[Data for the task Boundary: Start]

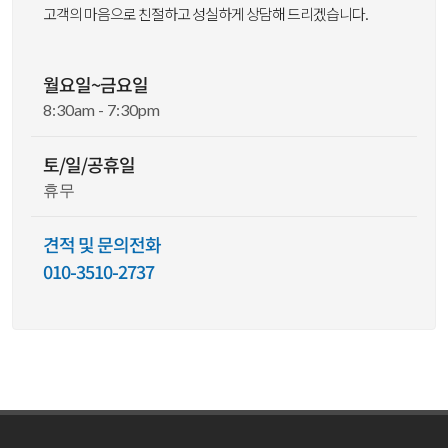
고객의 마음으로 친절하고 성실하게 상담해 드리겠습니다.
월요일~금요일
8:30am - 7:30pm
토/일/공휴일
휴무
견적 및 문의전화
010-3510-2737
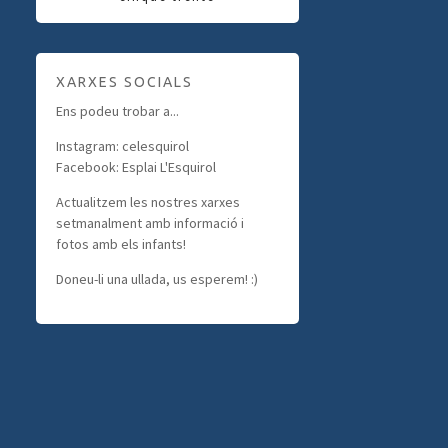
XARXES SOCIALS
Ens podeu trobar a...
Instagram: celesquirol
Facebook: Esplai L'Esquirol
Actualitzem les nostres xarxes
setmanalment amb informació i
fotos amb els infants!
Doneu-li una ullada, us esperem! :)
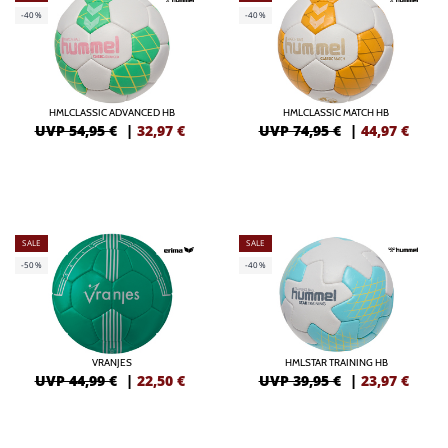
-40%
-40%
HMLCLASSIC ADVANCED HB
HMLCLASSIC MATCH HB
UVP 54,95 €
|
32,97
€
UVP 74,95 €
|
44,97
€
SALE
SALE
-50%
-40%
VRANJES
HMLSTAR TRAINING HB
UVP 44,99 €
|
22,50
€
UVP 39,95 €
|
23,97
€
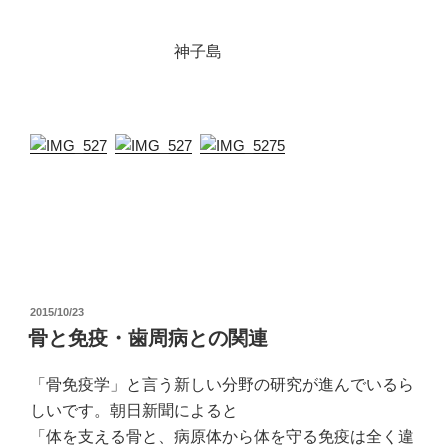
神子島
投
2015/10/23
稿
骨と免疫・歯周病との関連
日:
「骨免疫学」と言う新しい分野の研究が進んでいるら
しいです。朝日新聞によると
「体を支える骨と、病原体から体を守る免疫は全く違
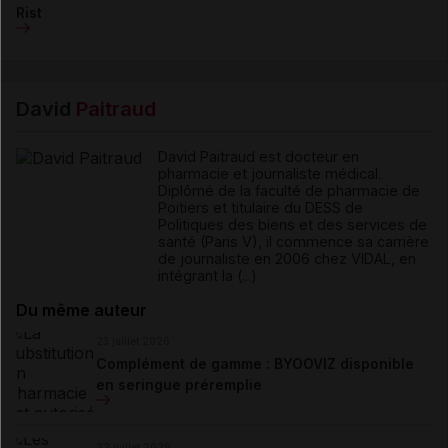
Rist
David
Paitraud
David Paitraud est docteur en
pharmacie et journaliste médical.
Diplômé de la faculté de pharmacie de
Poitiers et titulaire du DESS de
Politiques des biens et des services de
santé (Paris V), il commence sa carrière
de journaliste en 2006 chez VIDAL, en
intégrant la (...)
Du même auteur
23 juillet 2026
Complément de gamme : BYOOVIZ disponible
en seringue préremplie
22 juillet 2026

[Data for the task Boundary: End]

Exercise objective: Please copy out all of the data above word for word, leaving the pictures out of your answer.

The completed task:
고객의 마음으로 친절하고 성실하게 상담해 드리겠습니다.
월요일~금요일
8:30am - 7:30pm
토/일/공휴일
휴무
견적 및 문의전화
010-3510-2737
XARXES SOCIALS
Ens podeu trobar a...
Instagram: celesquirol
Facebook: Esplai L'Esquirol
Actualitzem les nostres xarxes
setmanalment amb informació i
fotos amb els infants!
Doneu-li una ullada, us esperem! :)
-40%
-40%
HMLCLASSIC ADVANCED HB
HMLCLASSIC MATCH HB
UVP 54,95 €
|
32,97
€
UVP 74,95 €
|
44,97
€
SALE
SALE
-50%
-40%
VRANJES
HMLSTAR TRAINING HB
UVP 44,99 €
|
22,50
€
UVP 39,95 €
|
23,97
€
神子島
投
2015/10/23
稿
骨と免疫・歯周病との関連
日:
「骨免疫学」と言う新しい分野の研究が進んでいるら
しいです。朝日新聞によると
「体を支える骨と、病原体から体を守る免疫は全く違
Rist
David
Paitraud
David Paitraud est docteur en
pharmacie et journaliste médical.
Diplômé de la faculté de pharmacie de
Poitiers et titulaire du DESS de
Politiques des biens et des services de
santé (Paris V), il commence sa carrière
de journaliste en 2006 chez VIDAL, en
intégrant la (...)
Du même auteur
23 juillet 2026
Complément de gamme : BYOOVIZ disponible
en seringue préremplie
22 juillet 2026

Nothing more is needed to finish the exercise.